» **Input for this task**:
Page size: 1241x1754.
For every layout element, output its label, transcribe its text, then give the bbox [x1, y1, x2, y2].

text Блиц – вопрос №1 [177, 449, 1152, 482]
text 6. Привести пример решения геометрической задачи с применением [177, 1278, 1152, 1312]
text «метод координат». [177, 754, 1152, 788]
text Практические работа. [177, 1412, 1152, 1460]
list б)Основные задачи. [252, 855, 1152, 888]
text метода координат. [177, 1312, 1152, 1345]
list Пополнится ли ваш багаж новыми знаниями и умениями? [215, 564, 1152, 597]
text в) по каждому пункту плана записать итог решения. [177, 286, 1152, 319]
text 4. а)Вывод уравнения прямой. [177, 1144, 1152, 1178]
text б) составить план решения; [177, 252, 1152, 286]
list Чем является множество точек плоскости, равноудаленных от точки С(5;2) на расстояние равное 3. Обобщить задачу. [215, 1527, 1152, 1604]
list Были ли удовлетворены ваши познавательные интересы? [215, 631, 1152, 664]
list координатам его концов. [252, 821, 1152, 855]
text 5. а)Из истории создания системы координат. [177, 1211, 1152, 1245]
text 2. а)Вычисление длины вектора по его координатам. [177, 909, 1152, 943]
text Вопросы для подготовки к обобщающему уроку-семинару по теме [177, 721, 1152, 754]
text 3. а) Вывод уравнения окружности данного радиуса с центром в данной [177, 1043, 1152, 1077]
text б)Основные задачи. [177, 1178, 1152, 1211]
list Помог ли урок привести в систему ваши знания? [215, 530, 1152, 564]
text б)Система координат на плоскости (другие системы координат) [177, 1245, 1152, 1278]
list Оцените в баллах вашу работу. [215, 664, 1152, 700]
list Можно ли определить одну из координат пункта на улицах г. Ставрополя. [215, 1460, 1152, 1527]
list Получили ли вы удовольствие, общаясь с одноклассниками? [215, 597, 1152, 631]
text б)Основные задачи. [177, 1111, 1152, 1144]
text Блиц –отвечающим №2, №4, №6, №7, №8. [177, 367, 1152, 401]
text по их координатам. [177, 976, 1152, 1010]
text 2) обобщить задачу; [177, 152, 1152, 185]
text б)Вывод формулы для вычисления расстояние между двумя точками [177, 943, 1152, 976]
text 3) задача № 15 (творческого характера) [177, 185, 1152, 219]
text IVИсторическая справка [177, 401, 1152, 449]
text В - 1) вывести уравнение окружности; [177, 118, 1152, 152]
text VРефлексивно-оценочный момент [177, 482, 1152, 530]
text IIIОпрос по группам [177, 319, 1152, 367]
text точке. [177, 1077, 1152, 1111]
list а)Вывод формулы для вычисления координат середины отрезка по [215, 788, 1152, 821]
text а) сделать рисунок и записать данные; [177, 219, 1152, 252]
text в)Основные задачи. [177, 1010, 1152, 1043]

» **Exercise objective**:
When a line of the material holds "Блиц", count it once, and then give the final number alone.

» **Written response**:
2